Havel as Saviour - Amended
More people seem to be accepting the idea of Václav Havel as a Christ figure for Czechs who feel they have sins to absolve themselves of from the past era. After I wrote an article for BL and Slovo on this theme about a year ago, I received some quiet agreement from many readers and also from friends in the Czech Republic.
It is unfortunate that I have to correct that piece somewhat at this point. The article ended with the open question as to whether Havel was aware of the role he was playing. Rereading some of his writings, it is quite obvious that he is. In fact, I'd now say that this is the role he has been creating for himself.

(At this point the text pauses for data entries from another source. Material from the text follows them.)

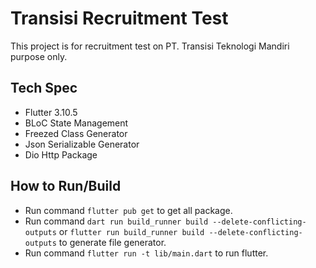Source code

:# Transisi Recruitment Test
This project is for recruitment test on PT. Transisi Teknologi Mandiri purpose only.
## Tech Spec
- Flutter 3.10.5
- BLoC State Management
- Freezed Class Generator
- Json Serializable Generator
- Dio Http Package
## How to Run/Build
- Run command `flutter pub get` to get all package.
- Run command `dart run build_runner build --delete-conflicting-outputs` or `flutter run build_runner build --delete-conflicting-outputs` to generate file generator.
- Run command `flutter run -t lib/main.dart` to run flutter.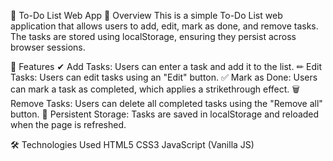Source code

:📝 To-Do List Web App
📌 Overview
This is a simple To-Do List web application that allows users to add, edit, mark as done, and remove tasks. The tasks are stored using localStorage, ensuring they persist across browser sessions.

🚀 Features
✔ Add Tasks: Users can enter a task and add it to the list.
✏ Edit Tasks: Users can edit tasks using an "Edit" button.
✅ Mark as Done: Users can mark a task as completed, which applies a strikethrough effect.
🗑 Remove Tasks: Users can delete all completed tasks using the "Remove all" button.
💾 Persistent Storage: Tasks are saved in localStorage and reloaded when the page is refreshed.

🛠 Technologies Used
HTML5
CSS3
JavaScript (Vanilla JS)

The key admission comes from his Dalkový výslech, a book-length interview with Karel Hvížďala, conducted in the 1980s. Describing his frustration as a dissident, Havel says that he sometimes just wants to cry out "I'm not your saviour!" but he holds his tongue as he recalls Patočka's words. Patočka once told him that the real test of a man is not how well he plays the role he has invented for himself, but how well he plays the role that destiny assigned to him.
Havel admits that it can be difficult to tell those two roles apart, but it is clear which path he believes he has taken. He has chosen to play the role that he feels "destiny" has given him. Havel holds his tongue rather than proclaim "I'm not your saviour!" because he has the feeling that he is.
Havel shares the messianic vision with his admirers. He accepted the crown of thorns willingly years ago.